I definitely recommending reading about object oriented programming (OO) once you’re comfortable with the basics of Python. This is also actually relevant for many programming languages. In Python, you don’t have to code in an OO manner, but I personally prefer it, in particular because it makes it easier to build larger systems. Once you get used to it, it can be very intuitive. I’d also take time to delve into design patterns, which helps you structure your code for common concepts which come up again and again in systems.
- MIT OpenWare: Object-Oriented Programming (has examples in Python)

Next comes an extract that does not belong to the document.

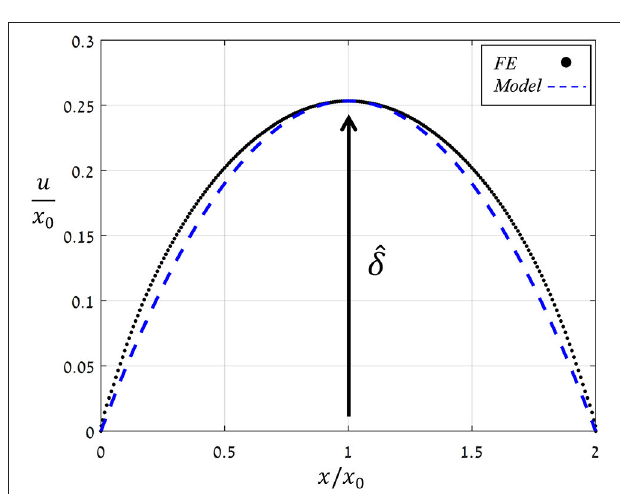
FIGURE 6 | Normalized opening displacement along the stoma ( u / x 0 ) vs. the normalized location ( x / x 0 ) as obtained by FE simulations for ˆ P ˆ E = 10 (black dots) and by simplified theoretical modeling of a parabolic opening displacement (blue dashed line). The normalized aperture ˆ δ indicated. The same trend was obtained for all ˆ E - and ˆ P -values analyzed.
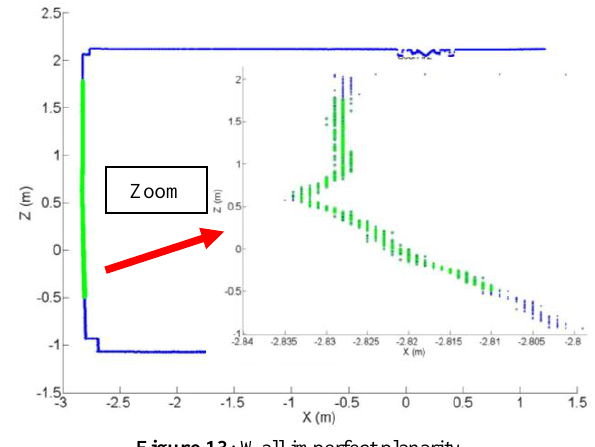
Figure 13 : Wall imperfect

- Improve your Python: Python classes and object oriented programming
- Python Design Patterns: For Sleek And Fashionable Code
- python-patterns – sample Python code on Design Patterns
Before even starting a tutorial, I’d recommend getting Python installed on your computer. For data scientists one of the most common Python distributions is Anaconda. With Anaconda you’ll get a Python installation, plus a lot of useful Python libraries for data science, which will save you from installing them later. It’s also worth downloading a Python IDE to write your code. A nice IDE, which makes it easier to code, and quickly spots trivial errors in your code. Yes, you can just use Notepad to write Python and execute that code via command line, but whenever I’ve done that, it simply takes longer to write! here are a few Python IDEs you can try:
- PyCharm IDE – JetBrains (I use this!)
- Atom.io – Text editor, which has modules for Python
- PyDev – popular IDE for Python based on Eclipse
- Python Tools for Visual Studio – create Python code in Microsoft’s IDE
Focusing more on data science and more specifically finance, I’d also recommend going over tutorials for specific Python libraries and having a look at their GitHub pages. I’d also check out some of the books by Yves Hilpisch on Python in Finance. I’m also working on a chapter on Python in Finance in the new book STRIKE – Novel Methods in Computational Finance, which will be out on Springer in the coming year. I might write a full book on Python (if enough folks are interested?). Below I’ve listed a few cool Python libraries that are very useful for data science more broadly (which are also available on GitHub):
- SciPy stack – includes NumPy, pandas, SciPy etc
- NumPy – matrix algebra
- pandas – time series analysis (especially useful for finance!)
- SciPy library – numerical routines, including a lot on optimisation
- matplotlib – plotting for Python
Here are a few of my own open source Python libraries too (ok, this is a bit of a plug!) if you want to analyse financial markets and for backtesting systematic trading strategies, which are also on GitHub (below). One thing I would say with backtesting a trading strategy, is that to begin with I would try to familiarise yourself with the basic process in Excel first, rather than immediately leaping to Python.
- finmarketpy – analyse financial markets and backtest trading strategies with nice simple templates
- findatapy – download market data from a range of sources (Bloomberg, Google Finance, Yahoo Finance, Quandl etc) using a common interface
- chartpy – create funky visualisations using minimal lines of code using Plotly, Matplotlib and Bokeh backends
Aside, from books/tutorials, I’d also recommend going to Python meetups (generally free or low cost) and workshops/conferences (generally more expensive). In my case, I suspect going to so many Python focused events, was the main factor which made me want to start to using Python! If you are willing to dedicate more time, there are also quite a lot of Python bootcamps around, which last a few weeks (I haven’t been to any of these though, to know what they’re like). Many computer science courses at university now also have a Python element to them. So in short, there are lots of resources out there to learn Python. One of the most important resources which only you can provide is: time…! Best of luck on your search learning Python!